—Mon père et ma mère savent que le sang d'un lâche meurtrier est une offrande expiatoire agréable à Hésus, et qui peut l'apaiser...
—Oui... tout à l'heure tu nous as dit cela, chère fille.
—Ils savent aussi que le sang d'un brave, mourant pour la foi de l'amitié, est une valeureuse offrande à Hésus, et qui peut l'apaiser.
—Oui... tout à l'heure tu nous as dit cela.
—Mon père et ma mère savent enfin qu'il est surtout une offrande agréable à Hésus, et qui peut l'apaiser: c'est le sang innocent d'une vierge, heureuse et fière d'offrir ce sang à Hésus, de le lui offrir librement... volontairement... dans l'espoir que ce dieu tout-puissant délivrera de l'oppression étrangère notre patrie bien-aimée... cette chère et sainte patrie de nos pères!... Le sang innocent d'une vierge coulera donc ce soir pour apaiser le courroux de Hésus.
—Et le nom?—demanda Rabouzigued,—le nom de cette vierge, qui doit nous délivrer de la guerre?

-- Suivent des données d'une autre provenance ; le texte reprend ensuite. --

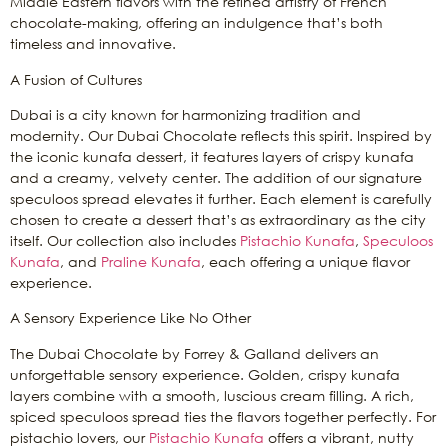
Middle Eastern flavors with the refined artistry of French
chocolate-making, offering an indulgence that’s both
timeless and innovative.
A Fusion of Cultures
Dubai is a city known for harmonizing tradition and
modernity. Our Dubai Chocolate reflects this spirit. Inspired by
the iconic kunafa dessert, it features layers of crispy kunafa
and a creamy, velvety center. The addition of our signature
speculoos spread elevates it further. Each element is carefully
chosen to create a dessert that’s as extraordinary as the city
itself. Our collection also includes
Pistachio Kunafa
,
Speculoos
Kunafa
, and
Praline Kunafa
, each offering a unique flavor
experience.
A Sensory Experience Like No Other
The Dubai Chocolate by Forrey & Galland delivers an
unforgettable sensory experience. Golden, crispy kunafa
layers combine with a smooth, luscious cream filling. A rich,
spiced speculoos spread ties the flavors together perfectly. For
pistachio lovers, our
Pistachio Kunafa
offers a vibrant, nutty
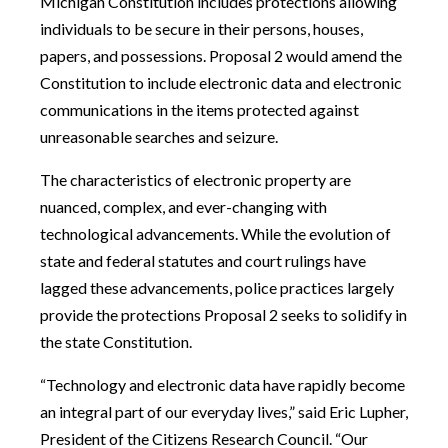
Michigan Constitution includes protections allowing
individuals to be secure in their persons, houses,
papers, and possessions. Proposal 2 would amend the
Constitution to include electronic data and electronic
communications in the items protected against
unreasonable searches and seizure.
The characteristics of electronic property are
nuanced, complex, and ever-changing with
technological advancements. While the evolution of
state and federal statutes and court rulings have
lagged these advancements, police practices largely
provide the protections Proposal 2 seeks to solidify in
the state Constitution.
“Technology and electronic data have rapidly become
an integral part of our everyday lives,” said Eric Lupher,
President of the Citizens Research Council. “Our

Hêna, regardant son père et sa mère avec tendresse et sérénité, leur dit:
—Cette vierge, qui doit mourir, est une des neuf druidesses de l'île de Sên; elle s'appelle Hêna; elle est fille de Margarid et de Joel, le brenn de la tribu de Karnak!...
Et il se fit un grand et triste silence parmi la famille de Joel.
Personne... personne... ne s'attendait à voir si prochainement Hêna s'en aller ailleurs... Personne... personne... ni père, ni mère, ni frères, ni parents n'étaient préparés aux adieux de ce brusque voyage.